◆ STUDY MATERIAL:
-------------------------
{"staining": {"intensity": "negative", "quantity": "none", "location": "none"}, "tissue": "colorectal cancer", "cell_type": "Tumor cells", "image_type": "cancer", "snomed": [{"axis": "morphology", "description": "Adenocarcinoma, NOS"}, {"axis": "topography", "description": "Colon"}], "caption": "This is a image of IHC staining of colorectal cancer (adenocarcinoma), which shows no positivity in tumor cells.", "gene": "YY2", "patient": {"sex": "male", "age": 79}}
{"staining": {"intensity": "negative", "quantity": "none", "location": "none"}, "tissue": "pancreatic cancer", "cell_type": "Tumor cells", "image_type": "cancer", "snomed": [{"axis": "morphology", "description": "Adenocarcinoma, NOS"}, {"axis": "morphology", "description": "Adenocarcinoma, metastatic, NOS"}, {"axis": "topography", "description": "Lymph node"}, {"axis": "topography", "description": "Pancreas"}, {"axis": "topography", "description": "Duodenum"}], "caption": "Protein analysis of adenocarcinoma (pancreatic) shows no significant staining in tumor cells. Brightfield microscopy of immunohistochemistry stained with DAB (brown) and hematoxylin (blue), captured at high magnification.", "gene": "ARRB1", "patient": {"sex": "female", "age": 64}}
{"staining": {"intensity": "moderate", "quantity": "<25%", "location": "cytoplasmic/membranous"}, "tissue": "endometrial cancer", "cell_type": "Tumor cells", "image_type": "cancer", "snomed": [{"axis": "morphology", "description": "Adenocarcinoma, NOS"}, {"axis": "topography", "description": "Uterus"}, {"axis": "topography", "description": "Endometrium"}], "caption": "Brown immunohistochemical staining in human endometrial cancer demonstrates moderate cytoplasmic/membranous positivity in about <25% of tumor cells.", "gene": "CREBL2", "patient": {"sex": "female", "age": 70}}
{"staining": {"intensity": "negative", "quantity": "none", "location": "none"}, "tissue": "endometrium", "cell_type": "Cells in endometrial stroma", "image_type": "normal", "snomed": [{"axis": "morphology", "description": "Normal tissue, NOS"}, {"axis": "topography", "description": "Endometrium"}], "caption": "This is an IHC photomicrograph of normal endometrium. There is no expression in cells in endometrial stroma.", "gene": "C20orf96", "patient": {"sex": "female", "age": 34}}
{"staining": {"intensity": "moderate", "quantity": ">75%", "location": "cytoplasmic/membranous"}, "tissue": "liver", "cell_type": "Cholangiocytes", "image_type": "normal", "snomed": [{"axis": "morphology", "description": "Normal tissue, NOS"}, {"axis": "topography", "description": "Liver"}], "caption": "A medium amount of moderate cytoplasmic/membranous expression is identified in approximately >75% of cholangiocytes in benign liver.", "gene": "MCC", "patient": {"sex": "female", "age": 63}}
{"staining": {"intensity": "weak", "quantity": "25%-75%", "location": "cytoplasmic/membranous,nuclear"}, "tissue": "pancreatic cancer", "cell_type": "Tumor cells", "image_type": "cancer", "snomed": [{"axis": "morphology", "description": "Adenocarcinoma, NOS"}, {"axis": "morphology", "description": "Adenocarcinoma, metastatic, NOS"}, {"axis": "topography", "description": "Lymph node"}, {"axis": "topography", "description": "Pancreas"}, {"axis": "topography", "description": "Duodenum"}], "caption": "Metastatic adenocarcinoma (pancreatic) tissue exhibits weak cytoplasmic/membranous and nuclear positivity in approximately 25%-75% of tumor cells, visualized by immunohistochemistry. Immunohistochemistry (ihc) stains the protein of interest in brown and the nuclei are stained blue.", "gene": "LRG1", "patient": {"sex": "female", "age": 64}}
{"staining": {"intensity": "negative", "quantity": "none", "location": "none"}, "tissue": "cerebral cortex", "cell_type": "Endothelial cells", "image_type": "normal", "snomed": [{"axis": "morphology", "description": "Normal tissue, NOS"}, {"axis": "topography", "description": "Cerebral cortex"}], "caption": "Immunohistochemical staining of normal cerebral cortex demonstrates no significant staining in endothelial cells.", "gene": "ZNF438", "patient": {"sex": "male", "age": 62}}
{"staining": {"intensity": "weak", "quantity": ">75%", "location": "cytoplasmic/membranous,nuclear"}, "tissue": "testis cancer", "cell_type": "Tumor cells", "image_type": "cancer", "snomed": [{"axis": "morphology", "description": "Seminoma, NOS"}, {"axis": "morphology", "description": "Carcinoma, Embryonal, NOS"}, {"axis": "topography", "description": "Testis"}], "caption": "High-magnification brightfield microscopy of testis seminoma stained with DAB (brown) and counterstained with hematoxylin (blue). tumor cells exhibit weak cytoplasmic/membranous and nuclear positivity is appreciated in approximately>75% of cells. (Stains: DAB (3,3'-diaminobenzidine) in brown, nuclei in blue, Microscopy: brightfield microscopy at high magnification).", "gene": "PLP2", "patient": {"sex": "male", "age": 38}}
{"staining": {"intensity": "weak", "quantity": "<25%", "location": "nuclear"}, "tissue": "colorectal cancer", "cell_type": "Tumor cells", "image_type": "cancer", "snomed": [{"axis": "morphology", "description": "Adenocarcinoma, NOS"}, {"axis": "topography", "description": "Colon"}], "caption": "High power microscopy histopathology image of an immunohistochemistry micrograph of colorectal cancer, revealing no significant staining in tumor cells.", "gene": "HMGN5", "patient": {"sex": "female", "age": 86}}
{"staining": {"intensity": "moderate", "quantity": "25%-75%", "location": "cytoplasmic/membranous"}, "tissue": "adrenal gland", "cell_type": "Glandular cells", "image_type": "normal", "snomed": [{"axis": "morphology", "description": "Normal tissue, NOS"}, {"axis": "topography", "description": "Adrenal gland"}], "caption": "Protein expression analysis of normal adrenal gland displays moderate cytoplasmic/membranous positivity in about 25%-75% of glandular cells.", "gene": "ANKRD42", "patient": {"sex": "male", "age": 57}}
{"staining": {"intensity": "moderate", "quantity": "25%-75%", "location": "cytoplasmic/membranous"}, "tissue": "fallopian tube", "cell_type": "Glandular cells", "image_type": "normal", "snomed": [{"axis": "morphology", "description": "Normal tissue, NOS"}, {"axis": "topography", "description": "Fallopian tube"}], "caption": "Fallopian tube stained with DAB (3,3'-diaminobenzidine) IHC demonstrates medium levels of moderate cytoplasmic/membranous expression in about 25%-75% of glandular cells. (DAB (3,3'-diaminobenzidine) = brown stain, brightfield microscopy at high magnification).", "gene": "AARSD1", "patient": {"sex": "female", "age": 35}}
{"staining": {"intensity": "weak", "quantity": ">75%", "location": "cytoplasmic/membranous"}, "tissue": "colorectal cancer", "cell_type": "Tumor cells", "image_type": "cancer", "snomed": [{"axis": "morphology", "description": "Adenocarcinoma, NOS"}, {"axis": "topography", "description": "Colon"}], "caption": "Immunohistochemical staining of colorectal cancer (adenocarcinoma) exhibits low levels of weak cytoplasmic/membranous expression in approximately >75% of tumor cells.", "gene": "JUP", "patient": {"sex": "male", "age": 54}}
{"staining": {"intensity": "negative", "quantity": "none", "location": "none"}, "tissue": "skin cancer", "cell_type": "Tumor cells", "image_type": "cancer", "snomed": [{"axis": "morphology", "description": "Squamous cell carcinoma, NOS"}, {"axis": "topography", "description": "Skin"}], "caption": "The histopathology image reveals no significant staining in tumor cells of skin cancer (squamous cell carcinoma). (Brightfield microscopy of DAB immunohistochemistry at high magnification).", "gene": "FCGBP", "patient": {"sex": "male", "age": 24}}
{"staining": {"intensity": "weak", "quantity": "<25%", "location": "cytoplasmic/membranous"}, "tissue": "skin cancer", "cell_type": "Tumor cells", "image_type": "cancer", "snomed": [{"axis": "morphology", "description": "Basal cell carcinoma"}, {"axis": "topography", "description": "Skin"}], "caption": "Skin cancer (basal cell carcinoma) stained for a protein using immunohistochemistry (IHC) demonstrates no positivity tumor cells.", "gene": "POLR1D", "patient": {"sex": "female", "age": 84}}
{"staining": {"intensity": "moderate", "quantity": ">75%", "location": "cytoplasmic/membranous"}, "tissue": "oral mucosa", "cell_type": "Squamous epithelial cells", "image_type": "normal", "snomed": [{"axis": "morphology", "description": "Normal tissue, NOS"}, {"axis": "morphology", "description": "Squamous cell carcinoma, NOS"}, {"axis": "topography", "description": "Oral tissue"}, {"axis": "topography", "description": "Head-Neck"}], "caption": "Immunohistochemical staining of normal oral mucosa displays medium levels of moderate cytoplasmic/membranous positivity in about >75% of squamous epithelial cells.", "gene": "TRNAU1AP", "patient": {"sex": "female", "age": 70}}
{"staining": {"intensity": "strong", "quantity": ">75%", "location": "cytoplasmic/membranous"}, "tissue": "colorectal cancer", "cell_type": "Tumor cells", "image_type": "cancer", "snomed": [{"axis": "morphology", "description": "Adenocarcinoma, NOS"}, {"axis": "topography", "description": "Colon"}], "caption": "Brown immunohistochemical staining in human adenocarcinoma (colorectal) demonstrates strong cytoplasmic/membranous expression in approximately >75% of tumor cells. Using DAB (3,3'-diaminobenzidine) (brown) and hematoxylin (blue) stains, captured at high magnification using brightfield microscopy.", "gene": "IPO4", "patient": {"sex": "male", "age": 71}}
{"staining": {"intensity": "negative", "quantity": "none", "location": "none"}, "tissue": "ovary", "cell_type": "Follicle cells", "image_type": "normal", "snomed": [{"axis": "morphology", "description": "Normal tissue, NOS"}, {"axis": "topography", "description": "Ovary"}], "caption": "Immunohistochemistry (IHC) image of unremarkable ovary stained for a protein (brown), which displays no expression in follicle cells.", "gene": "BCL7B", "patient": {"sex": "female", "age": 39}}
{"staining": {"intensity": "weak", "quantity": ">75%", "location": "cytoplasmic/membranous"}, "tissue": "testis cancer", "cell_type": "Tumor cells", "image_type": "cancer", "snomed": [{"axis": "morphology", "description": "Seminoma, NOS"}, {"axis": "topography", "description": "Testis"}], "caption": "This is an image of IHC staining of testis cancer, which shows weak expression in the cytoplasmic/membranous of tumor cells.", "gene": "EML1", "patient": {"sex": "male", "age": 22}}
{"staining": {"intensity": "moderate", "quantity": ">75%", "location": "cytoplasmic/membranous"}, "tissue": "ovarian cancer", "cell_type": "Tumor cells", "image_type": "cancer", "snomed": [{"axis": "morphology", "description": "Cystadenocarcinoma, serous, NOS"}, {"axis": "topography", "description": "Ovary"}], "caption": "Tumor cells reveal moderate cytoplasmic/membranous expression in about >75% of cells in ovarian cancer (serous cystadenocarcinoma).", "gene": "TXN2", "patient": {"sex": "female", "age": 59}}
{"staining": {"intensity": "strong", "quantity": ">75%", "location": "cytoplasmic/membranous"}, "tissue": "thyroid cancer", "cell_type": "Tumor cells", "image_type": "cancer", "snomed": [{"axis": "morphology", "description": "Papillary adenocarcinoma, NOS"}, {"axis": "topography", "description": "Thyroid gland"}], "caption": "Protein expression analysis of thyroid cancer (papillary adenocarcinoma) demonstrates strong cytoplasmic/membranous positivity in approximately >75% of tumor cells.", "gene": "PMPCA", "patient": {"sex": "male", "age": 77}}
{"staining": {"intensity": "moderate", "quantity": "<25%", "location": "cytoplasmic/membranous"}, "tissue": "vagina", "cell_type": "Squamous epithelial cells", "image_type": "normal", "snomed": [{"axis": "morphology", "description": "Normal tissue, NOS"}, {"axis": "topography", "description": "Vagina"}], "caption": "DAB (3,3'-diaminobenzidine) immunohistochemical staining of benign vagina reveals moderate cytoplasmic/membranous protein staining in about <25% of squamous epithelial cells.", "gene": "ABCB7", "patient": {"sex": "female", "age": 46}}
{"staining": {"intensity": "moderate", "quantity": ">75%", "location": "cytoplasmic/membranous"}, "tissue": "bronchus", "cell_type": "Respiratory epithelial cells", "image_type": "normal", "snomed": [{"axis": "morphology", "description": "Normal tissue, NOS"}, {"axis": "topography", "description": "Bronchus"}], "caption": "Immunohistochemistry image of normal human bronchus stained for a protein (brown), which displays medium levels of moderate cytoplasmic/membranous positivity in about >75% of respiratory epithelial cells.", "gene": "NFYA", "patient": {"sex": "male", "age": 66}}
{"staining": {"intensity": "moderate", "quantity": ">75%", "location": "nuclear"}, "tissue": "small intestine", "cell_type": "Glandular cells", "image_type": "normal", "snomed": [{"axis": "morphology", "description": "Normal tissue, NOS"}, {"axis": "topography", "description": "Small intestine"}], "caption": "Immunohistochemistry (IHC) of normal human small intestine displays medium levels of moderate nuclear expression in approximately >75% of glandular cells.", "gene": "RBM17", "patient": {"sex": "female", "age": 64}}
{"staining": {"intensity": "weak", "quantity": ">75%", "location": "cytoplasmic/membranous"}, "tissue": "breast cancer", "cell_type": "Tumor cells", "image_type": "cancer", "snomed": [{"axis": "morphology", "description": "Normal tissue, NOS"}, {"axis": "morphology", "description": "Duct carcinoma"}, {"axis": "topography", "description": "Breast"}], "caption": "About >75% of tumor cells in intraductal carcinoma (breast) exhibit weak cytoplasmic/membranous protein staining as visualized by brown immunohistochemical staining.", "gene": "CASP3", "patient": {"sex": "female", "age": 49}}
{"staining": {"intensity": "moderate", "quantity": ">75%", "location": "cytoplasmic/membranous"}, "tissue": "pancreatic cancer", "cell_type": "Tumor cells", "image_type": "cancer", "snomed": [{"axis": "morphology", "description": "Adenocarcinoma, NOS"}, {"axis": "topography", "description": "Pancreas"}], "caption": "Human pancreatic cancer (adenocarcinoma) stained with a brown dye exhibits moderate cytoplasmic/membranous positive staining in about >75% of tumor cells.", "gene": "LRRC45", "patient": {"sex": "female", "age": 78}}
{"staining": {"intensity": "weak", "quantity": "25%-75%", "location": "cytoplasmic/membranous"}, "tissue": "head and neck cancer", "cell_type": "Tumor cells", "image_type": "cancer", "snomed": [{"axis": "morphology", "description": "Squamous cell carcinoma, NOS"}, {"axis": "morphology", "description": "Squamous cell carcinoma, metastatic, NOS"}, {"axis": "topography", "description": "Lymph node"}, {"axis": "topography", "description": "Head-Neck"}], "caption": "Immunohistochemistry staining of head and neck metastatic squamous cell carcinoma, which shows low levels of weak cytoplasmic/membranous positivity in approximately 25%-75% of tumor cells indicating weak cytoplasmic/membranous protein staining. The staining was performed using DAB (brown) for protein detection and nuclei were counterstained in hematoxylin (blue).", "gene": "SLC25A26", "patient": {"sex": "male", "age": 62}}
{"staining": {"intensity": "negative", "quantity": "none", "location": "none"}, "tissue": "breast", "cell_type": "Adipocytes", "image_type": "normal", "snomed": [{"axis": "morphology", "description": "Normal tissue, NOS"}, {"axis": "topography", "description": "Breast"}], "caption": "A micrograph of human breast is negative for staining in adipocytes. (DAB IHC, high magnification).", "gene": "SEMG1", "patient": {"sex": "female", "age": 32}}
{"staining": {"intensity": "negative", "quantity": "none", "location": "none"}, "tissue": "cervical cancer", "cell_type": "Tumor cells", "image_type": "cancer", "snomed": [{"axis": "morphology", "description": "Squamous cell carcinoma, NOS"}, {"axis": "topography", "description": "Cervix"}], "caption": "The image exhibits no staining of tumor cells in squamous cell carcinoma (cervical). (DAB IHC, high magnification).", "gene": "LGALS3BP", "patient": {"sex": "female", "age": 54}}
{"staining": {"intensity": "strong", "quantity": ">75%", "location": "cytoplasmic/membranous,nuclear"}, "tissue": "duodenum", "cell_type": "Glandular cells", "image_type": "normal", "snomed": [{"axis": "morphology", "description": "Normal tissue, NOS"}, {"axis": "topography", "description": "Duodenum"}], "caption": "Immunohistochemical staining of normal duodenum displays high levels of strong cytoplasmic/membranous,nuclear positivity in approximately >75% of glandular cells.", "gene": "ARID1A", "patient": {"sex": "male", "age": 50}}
-------------------------
◆ TO DO:
In the entries above, the lines from the one bearing "analysis of thyroid" up to and including the one bearing "(IHC) of normal" should be transcribed exactly; no other line is wanted.

◆ WRITTEN ANSWER:
{"staining": {"intensity": "strong", "quantity": ">75%", "location": "cytoplasmic/membranous"}, "tissue": "thyroid cancer", "cell_type": "Tumor cells", "image_type": "cancer", "snomed": [{"axis": "morphology", "description": "Papillary adenocarcinoma, NOS"}, {"axis": "topography", "description": "Thyroid gland"}], "caption": "Protein expression analysis of thyroid cancer (papillary adenocarcinoma) demonstrates strong cytoplasmic/membranous positivity in approximately >75% of tumor cells.", "gene": "PMPCA", "patient": {"sex": "male", "age": 77}}
{"staining": {"intensity": "moderate", "quantity": "<25%", "location": "cytoplasmic/membranous"}, "tissue": "vagina", "cell_type": "Squamous epithelial cells", "image_type": "normal", "snomed": [{"axis": "morphology", "description": "Normal tissue, NOS"}, {"axis": "topography", "description": "Vagina"}], "caption": "DAB (3,3'-diaminobenzidine) immunohistochemical staining of benign vagina reveals moderate cytoplasmic/membranous protein staining in about <25% of squamous epithelial cells.", "gene": "ABCB7", "patient": {"sex": "female", "age": 46}}
{"staining": {"intensity": "moderate", "quantity": ">75%", "location": "cytoplasmic/membranous"}, "tissue": "bronchus", "cell_type": "Respiratory epithelial cells", "image_type": "normal", "snomed": [{"axis": "morphology", "description": "Normal tissue, NOS"}, {"axis": "topography", "description": "Bronchus"}], "caption": "Immunohistochemistry image of normal human bronchus stained for a protein (brown), which displays medium levels of moderate cytoplasmic/membranous positivity in about >75% of respiratory epithelial cells.", "gene": "NFYA", "patient": {"sex": "male", "age": 66}}
{"staining": {"intensity": "moderate", "quantity": ">75%", "location": "nuclear"}, "tissue": "small intestine", "cell_type": "Glandular cells", "image_type": "normal", "snomed": [{"axis": "morphology", "description": "Normal tissue, NOS"}, {"axis": "topography", "description": "Small intestine"}], "caption": "Immunohistochemistry (IHC) of normal human small intestine displays medium levels of moderate nuclear expression in approximately >75% of glandular cells.", "gene": "RBM17", "patient": {"sex": "female", "age": 64}}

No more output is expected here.